Kaum nasionalis seperti yang jadi anggota Kongres Nasional India Kerala pun bercirikan tengah-kiri, alih-alih kanan atau kanan jauh. Hal ini memudahkan LDF maupun UDF dalam merumuskan kebijakan ekonomi yang tepat untuk Kerala—meski keduanya selalu jadi musuh bebuyutan.
Dengan demikian, alih-alih komunisme, Kerala lebih tepat mempraktikkan sosialisme-demokratik. Pemerintah Kerala tak anti dengan investasi asing, asal keuntungannya diprioritaskan untuk membangun kebijakan pro-rakyat. Baru beberapa hari dilantik, Menteri Utama Kerala dari CPI Pinarayi dan Menteri Perindustrian E. P. Jayaran pada akhir Mei 2016 menyatakan dukungannya pada privatisasi pembangunan jalur kereta api di wilayahnya, demikian laporan Times of India.
Ia juga mendorong agar perusahaan multinasional untuk berinvestasi lebih banyak datang ke Kerala. Pinarayi juga menawarkan semua dukungan kepada industri dan raksasa IT untuk membangun Sillicon Valley ala Kerala.
Pinarayi memang sedang ditarget untuk membuka satu juta lowongan pekerjaan baru sebagaimana ia janjikan dalam manifesto LDF. Pinarayi paham bahwa jalan untuk merealisasikannya adalah dengan membuka kesempatan bagi modal asing masuk Kerala.
Apa yang dilakukan Pinarayi dan partainya di Kerala adalah apa yang dilakukan oleh sosialis-demokrat di negara lain: berjuang untuk menyeimbangkan kapitalisme dan sosialisme, sistem di mana kesejahteraan rakyat sama pentingnya dengan pertumbuhan ekonomi. Satu-satunya justifikasi yang bisa digunakan LDF saat mendorong lebih banyak perusahaan multinasional dan modal swasta adalah kesejahteraan rakyat.

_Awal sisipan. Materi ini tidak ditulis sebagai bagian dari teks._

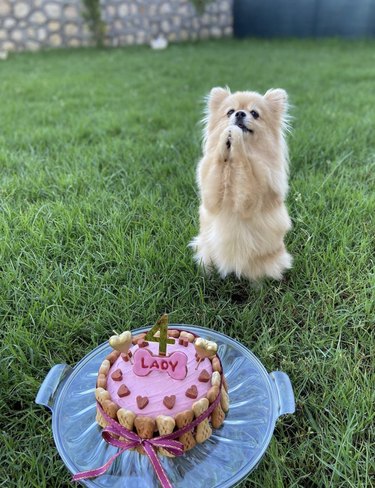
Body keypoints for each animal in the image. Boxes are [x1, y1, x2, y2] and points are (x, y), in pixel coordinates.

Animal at [191, 86, 294, 280]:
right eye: (230, 112)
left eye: (254, 113)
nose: (239, 114)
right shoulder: (211, 195)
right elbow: (217, 163)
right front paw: (225, 138)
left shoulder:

Karena yang diperjuangkan Indeks Pertumbuhan Manusia, pemerintahan bercirikan sosial-demokrat akan sukses jika warganya bahagia. Negara yang mempunyai Indeks Pembangunan Manusia tinggi seperti Kerala adalah negara-negara Eropa, terutama yang berada di kawasan Skandinavia. Negara-negara yang menerapkan prinsip sosial-demokrat. Tahun lalu, negara dengan Indeks Pembangunan Manusia tertinggi adalah Norwegia, dan tetangga-tetangganya ada di urutan 15 besar.

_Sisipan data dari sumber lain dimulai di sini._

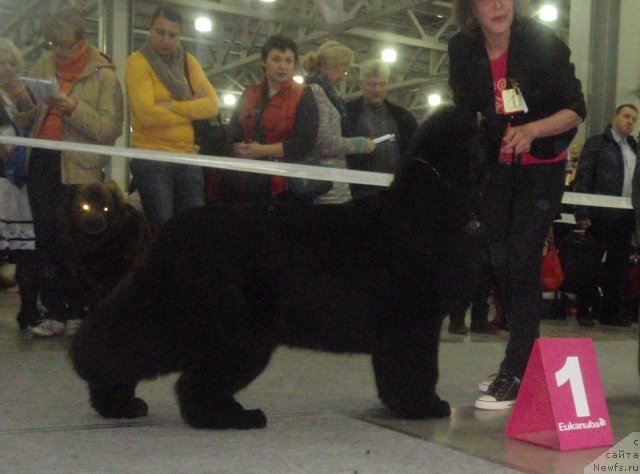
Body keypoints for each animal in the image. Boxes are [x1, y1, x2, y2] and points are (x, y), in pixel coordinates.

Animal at [69, 106, 484, 430]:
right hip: (231, 334)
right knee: (171, 372)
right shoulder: (412, 325)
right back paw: (235, 417)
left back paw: (121, 403)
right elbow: (417, 371)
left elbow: (397, 376)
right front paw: (424, 407)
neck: (430, 204)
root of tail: (172, 231)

Komunisme di Kerala barangkali tinggal nama, tapi idealisme kiri masih dianggap relevan dan terus diperjuangkan oleh politikus dan warganya. Dulu, partai-partai komunis di Kerala dimulai dengan perlawanan terhadap kolonialisme. Kini, partai-partai komunis dengan "K" besar itu berusaha mewujudkan komunisme dengan "k" kecil: kesetaraan dan perlawanan terhadap kemiskinan.